De acuerdo contigo, Ro.

Saludos,  t.


----------



## borgonyon

En México se les llamaba "cambios", ¿se entiende eso al decir, por ejemplo: baja de cambio, en otros países?


----------



## romarsan

borgonyon said:


> En México se les llamaba "cambios", ¿se entiende eso al decir, por ejemplo: baja de cambio, en otros países?

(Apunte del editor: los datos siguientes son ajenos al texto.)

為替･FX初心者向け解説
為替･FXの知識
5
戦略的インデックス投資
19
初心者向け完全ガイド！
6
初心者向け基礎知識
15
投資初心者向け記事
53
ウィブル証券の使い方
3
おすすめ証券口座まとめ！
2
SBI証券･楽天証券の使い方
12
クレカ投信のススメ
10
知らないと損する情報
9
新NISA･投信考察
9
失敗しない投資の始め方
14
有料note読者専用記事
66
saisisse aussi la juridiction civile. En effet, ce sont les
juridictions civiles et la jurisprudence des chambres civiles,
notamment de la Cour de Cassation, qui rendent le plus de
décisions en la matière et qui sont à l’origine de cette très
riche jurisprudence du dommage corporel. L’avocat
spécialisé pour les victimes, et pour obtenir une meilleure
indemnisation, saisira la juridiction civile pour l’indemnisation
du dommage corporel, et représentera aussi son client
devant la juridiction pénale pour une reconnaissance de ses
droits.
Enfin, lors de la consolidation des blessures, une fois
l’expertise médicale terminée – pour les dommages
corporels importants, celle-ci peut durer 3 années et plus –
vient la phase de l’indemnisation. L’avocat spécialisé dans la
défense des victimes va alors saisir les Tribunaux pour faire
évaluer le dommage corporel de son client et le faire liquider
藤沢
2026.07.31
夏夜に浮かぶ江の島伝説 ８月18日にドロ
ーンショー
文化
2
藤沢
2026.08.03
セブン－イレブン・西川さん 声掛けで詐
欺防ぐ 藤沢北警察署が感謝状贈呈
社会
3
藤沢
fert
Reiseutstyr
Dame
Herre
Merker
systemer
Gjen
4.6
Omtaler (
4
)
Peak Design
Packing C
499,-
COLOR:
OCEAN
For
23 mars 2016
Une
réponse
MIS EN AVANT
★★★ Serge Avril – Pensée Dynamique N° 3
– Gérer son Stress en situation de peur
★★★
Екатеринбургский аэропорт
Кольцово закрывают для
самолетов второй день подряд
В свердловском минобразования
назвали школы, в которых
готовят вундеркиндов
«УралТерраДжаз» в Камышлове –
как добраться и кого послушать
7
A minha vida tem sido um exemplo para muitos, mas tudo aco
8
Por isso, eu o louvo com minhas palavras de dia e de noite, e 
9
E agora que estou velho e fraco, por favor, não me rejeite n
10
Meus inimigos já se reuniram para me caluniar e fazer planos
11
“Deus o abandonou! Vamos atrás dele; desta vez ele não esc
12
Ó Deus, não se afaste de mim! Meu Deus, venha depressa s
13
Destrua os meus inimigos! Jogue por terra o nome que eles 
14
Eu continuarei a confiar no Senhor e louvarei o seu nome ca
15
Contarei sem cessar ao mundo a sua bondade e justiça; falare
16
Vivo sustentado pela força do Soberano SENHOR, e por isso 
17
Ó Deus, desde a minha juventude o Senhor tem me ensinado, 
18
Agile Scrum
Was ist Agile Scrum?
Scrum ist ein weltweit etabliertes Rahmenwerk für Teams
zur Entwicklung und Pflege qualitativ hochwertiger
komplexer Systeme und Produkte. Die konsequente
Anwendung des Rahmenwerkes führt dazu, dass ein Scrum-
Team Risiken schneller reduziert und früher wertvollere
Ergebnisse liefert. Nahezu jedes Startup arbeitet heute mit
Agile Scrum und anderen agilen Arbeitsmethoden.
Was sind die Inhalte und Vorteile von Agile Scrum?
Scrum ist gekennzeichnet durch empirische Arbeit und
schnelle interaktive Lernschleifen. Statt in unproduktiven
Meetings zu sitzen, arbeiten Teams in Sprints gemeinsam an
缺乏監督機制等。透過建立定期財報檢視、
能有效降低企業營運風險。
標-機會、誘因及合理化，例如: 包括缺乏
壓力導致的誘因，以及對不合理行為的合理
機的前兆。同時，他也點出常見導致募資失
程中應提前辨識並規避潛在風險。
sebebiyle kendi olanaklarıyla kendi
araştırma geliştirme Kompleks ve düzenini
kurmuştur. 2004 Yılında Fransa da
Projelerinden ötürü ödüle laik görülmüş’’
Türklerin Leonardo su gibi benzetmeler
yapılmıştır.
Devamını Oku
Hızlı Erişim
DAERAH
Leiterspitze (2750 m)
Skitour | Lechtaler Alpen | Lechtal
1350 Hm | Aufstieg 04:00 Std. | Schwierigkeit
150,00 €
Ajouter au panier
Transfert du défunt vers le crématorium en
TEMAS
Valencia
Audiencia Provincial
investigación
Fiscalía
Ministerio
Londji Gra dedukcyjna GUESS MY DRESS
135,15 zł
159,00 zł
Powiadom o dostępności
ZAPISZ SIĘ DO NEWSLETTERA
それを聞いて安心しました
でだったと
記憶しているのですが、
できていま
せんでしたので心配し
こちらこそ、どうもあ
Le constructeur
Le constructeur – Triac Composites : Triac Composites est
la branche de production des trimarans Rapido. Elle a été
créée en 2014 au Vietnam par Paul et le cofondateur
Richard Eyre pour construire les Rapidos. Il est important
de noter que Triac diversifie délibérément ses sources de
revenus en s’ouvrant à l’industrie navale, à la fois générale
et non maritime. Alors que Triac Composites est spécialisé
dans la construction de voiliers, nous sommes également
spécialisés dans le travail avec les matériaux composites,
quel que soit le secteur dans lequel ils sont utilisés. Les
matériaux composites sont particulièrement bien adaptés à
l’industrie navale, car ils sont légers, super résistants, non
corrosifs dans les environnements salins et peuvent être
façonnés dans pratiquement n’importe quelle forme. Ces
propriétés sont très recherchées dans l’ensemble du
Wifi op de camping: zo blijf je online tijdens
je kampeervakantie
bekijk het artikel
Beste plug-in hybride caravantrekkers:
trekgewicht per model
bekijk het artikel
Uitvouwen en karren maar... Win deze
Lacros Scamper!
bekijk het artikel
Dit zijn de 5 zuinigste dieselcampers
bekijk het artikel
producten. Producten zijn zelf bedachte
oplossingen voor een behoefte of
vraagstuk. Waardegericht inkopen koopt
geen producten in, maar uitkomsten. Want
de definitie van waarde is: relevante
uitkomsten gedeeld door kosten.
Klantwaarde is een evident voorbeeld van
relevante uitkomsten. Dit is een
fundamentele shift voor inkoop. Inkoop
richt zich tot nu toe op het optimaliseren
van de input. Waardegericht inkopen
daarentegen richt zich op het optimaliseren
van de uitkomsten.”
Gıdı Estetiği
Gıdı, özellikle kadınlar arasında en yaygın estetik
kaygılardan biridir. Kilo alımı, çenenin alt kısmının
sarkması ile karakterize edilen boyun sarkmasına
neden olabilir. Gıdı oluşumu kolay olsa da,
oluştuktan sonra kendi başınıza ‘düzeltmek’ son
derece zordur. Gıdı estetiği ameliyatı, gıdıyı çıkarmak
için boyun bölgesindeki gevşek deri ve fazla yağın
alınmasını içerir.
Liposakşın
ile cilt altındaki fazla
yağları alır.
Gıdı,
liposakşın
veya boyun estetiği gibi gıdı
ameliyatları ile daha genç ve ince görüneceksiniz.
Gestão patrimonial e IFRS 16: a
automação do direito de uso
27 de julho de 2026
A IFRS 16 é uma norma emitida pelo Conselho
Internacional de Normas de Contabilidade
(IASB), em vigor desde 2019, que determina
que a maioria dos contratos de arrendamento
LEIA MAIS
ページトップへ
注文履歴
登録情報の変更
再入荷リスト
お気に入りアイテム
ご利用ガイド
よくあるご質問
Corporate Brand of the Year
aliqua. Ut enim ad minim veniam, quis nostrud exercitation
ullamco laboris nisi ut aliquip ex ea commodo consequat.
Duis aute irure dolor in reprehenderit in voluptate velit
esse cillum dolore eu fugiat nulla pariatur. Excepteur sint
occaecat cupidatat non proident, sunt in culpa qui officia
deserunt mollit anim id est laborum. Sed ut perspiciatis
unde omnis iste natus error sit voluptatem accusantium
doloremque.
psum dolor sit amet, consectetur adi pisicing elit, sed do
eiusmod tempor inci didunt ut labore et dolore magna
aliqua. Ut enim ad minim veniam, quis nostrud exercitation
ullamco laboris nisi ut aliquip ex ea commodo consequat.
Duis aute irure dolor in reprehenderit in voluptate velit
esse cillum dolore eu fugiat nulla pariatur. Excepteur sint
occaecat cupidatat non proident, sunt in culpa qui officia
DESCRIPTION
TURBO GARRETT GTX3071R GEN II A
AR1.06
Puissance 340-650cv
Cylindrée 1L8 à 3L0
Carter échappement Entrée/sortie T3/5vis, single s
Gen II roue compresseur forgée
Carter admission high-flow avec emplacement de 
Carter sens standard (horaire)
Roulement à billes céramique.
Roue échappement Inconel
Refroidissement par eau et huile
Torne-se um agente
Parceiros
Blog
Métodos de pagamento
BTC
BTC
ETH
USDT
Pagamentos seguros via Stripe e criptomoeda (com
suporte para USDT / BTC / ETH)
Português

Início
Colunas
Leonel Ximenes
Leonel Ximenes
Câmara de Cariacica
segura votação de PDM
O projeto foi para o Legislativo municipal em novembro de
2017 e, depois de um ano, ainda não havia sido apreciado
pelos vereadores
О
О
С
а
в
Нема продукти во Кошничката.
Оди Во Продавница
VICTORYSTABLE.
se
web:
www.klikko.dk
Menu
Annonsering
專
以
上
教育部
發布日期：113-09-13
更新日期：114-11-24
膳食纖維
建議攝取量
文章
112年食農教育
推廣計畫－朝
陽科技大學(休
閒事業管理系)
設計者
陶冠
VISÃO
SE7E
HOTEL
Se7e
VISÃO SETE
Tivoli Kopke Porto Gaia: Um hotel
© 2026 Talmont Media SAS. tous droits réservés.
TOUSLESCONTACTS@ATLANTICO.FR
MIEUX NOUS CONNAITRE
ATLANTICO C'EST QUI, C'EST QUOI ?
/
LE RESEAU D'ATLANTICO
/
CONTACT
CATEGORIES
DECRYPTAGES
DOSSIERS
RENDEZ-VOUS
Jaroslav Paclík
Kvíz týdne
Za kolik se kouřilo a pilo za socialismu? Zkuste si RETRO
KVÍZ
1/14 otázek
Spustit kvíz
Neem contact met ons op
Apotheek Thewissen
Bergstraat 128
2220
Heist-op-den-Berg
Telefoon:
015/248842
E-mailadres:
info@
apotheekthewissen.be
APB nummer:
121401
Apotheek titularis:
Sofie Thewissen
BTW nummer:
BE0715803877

Aquí se entendería, pero no se usa. En realidad reduces la marcha con el cambio de marchas . También se dice "cambia de marcha", cuando se sobreentiende que, quien escucha, sabe si lo necesario es subir o bajar una marcha.


----------



## No_C_Nada

_Muchas gracias por sus respuestas._

_Pensé que los "gears" (cambios) de "downshifting" (reducir la marcha) iban a "release" (liberar, abrir) los "gages" (medidores)._

_Literalmente sería "los cambios de la reducción de la marcha abren los medidores."_

_¿Cuál sería la traducción apropiada (términos técnicos) de "downshifting gears release gages"?_


----------



## romarsan

Hola de nuevo.

¿Puedes incluir un párrafo entero No C Nada?


----------



## speedier

Estoy de acuerdo de romarsan.

¿Puedes darnos más contexto por favor?

A propósito es *gauges* no gages.


----------



## el_novato

Hola.

*Si* estás usando"downshifting gears" en el contexto de automóviles su traducción es "reducción".  Para una mayor aclaración es "reducir la marcha", "reducción de marcha"

En México aparte de reducir la marcha (con tu manita) puedes decir bajar el cambio (borgoyon sugerencia), bajar la velocidad.  Aquí se dice "# velocidades ó "# de cambios" a lo que vas a realizar manualmente por medio de la palanca de velocidades o cambios.

En los automóviles se usa "gauge" --"indicador"

Pero es recomendable que pongas contexto.



Jim986 said:


> Hola. "Downshifting" es reducción de marcha (pasando a una relación menor a alta velocidad), y "hard launch" una salida a tope. Saludos


http://forum.wordreference.com/showthread.php?p=7607786#post7607786

Saludos.


----------



## No_C_Nada

speedier said:


> Estoy de acuerdo de romarsan.
> 
> ¿Puedes darnos más contexto por favor?
> 
> A propósito es *gauges* no gages.


 
 
_Muchas gracias, speedier.  Aquí en EE. UU., se usan las dos formas "gage" y "gauge"_
__


----------



## No_C_Nada

el_novato said:


> Hola.
> 
> *Si* estás usando"downshifting gears" en el contexto de automóviles su traducción es "reducción". Para una mayor aclaración es "reducir la marcha", "reducción de marcha"
> 
> En México aparte de reducir la marcha (con tu manita) puedes decir bajar el cambio (borgoyon sugerencia), bajar la velocidad. Aquí se dice "# velocidades ó "# de cambios" a lo que vas a realizar manualmente por medio de la palanca de velocidades o cambios.
> 
> En los automóviles se usa "gauge" --"indicador"
> 
> Pero es recomendable que pongas contexto.
> 
> 
> http://forum.wordreference.com/showthread.php?p=7607786#post7607786
> 
> Saludos.


 

_Muchas gracias, El Novato.  Ha pasado tanto tiempo, que ya no me acuerdo cuál era el contexto o en dónde lo ví.  Me parece que sí fue en un artículo sobre vehículos motorizados._
__ 
_He concluído que esa frase se traduciría:_
__ 
_Al bajar los cambios, se abren las válvulas de los indicadores._
__


----------